*Fragmento del documento*.
····················

El cadáver de un niño encontrado en la basura del Centro de Reinserción Social de Puebla (CERESO) habría sido sustraído de un panteón de la alcaldía de Iztapalapa de la ciudad de México, según revela una investigación realizada por la organización Reinserta, luego que la incompetencia del Gobierno de Puebla no permitiera aclarar el caso.
Lo anterior fue informado vía redes sociales por la activista de dicha organización, Saskia Niño de Rivera, quien señaló que el menor llevó el nombre de Tadeo, habría nacido el pasado 4 de octubre y muerto el 5 de enero por una hemorragia pulmonar, por lo que fue enterrado en el panteón de Iztapalapa.
El menor era hijo de la familia Ayala Peralta, la que al enterarse del caso de Puebla acudió al panteón donde descubrió que en la tumba de su hijo no se encontraba el cuerpo, tras el hecho fue amenazada para no denunciar tal situación.

····················

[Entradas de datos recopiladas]
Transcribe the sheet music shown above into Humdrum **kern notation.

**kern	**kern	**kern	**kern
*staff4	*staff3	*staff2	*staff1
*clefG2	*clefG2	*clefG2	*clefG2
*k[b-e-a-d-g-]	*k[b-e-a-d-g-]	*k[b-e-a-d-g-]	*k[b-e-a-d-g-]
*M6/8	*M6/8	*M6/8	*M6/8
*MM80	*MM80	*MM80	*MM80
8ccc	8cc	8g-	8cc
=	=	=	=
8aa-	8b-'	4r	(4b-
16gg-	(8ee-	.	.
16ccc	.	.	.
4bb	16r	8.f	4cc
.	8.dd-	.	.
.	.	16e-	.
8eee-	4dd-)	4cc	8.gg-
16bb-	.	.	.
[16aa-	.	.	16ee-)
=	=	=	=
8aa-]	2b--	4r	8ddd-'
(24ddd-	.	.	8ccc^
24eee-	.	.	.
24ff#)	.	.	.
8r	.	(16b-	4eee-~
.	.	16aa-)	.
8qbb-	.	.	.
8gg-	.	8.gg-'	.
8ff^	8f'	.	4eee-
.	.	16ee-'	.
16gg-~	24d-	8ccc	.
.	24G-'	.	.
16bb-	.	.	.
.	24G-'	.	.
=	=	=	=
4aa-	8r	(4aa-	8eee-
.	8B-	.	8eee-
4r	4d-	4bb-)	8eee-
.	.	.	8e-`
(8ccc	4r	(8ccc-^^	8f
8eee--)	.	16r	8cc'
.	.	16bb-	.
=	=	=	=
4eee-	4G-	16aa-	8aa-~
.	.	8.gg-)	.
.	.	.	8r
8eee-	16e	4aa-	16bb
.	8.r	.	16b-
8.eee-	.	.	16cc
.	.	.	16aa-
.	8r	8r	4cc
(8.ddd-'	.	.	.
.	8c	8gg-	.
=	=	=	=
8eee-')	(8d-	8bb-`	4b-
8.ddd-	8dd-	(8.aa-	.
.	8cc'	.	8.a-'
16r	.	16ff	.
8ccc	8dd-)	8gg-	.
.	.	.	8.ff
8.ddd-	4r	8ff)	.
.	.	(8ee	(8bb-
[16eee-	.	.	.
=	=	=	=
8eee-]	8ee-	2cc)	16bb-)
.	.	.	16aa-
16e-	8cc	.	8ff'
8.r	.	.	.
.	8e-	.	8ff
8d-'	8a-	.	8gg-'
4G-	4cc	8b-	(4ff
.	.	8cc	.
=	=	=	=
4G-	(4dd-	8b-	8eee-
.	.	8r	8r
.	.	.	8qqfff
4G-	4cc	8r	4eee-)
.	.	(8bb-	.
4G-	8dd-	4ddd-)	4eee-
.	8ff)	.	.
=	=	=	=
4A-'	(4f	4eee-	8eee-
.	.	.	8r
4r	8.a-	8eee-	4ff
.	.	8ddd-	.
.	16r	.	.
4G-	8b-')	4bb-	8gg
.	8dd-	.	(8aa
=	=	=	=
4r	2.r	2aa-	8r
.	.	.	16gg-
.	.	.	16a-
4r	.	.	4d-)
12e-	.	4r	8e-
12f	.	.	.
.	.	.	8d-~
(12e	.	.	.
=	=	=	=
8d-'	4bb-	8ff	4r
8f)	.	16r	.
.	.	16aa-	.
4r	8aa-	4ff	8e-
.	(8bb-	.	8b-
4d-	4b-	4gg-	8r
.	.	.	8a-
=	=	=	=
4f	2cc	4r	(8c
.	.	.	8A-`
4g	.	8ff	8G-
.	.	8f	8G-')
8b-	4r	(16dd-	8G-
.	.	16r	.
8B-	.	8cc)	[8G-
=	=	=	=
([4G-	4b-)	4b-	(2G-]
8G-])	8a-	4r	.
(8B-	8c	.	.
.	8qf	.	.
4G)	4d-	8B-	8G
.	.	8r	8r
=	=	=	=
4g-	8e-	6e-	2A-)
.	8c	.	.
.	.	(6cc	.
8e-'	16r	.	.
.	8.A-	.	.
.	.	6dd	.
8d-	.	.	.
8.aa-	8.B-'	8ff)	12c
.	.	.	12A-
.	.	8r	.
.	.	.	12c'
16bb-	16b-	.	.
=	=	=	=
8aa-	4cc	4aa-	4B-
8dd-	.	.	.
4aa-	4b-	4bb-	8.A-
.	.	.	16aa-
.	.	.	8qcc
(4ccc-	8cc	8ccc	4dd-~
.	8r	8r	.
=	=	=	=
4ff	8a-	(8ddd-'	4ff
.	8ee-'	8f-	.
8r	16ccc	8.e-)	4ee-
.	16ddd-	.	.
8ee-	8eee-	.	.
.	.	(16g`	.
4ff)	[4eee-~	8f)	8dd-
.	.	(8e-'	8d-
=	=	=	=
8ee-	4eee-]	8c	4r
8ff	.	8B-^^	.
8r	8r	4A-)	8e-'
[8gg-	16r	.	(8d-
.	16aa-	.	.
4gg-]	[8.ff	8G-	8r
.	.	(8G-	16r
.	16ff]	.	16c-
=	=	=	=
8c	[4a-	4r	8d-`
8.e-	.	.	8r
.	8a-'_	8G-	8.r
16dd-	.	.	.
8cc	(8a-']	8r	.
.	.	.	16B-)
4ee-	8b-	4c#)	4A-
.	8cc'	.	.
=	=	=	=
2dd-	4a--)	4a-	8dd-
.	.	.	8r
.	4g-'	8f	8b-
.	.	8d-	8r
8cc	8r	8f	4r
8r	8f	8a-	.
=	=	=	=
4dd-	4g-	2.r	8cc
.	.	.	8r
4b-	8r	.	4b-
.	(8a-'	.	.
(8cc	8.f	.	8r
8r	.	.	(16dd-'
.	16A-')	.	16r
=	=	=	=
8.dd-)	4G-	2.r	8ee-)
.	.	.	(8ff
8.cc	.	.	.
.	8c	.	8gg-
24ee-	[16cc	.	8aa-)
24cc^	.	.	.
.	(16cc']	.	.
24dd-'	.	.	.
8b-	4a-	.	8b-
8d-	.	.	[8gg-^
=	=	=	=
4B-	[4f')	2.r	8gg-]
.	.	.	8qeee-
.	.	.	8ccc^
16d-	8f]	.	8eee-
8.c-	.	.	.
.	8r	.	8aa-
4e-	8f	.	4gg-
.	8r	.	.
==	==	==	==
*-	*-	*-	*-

····················

*Completa lo siguiente*.
1. Según la noticia sobre el cadáver hallado en el CERESO de Puebla, ¿de qué murió el menor?
2. Continúa la noticia sobre el cadáver del niño hallado en el CERESO de Puebla desde donde termina.
Los datos no tienen ningún papel aquí.

*Resultados obtenidos*.
1. De una hemorragia pulmonar.

2.
La organización citada informó que acompaña a la familia del menor para aclarar el caso y que la madre ya había acudido a la fiscalía de Puebla para exigir se realicen las investigaciones correspondientes, que el gobierno de Puebla y las autoridades penitenciarias no han realizado.
Por su parte, las autoridades ministeriales de la ciudad de México también procedieron a iniciar las investigaciones correspondientes, en tanto que el gobernador de Puebla, Miguel Barbosa, lejos de presentar resultados del caso que ha causado indignación nacional, se concretó a criticar y amenazar a las organizaciones civiles que exigen se aclare el hecho.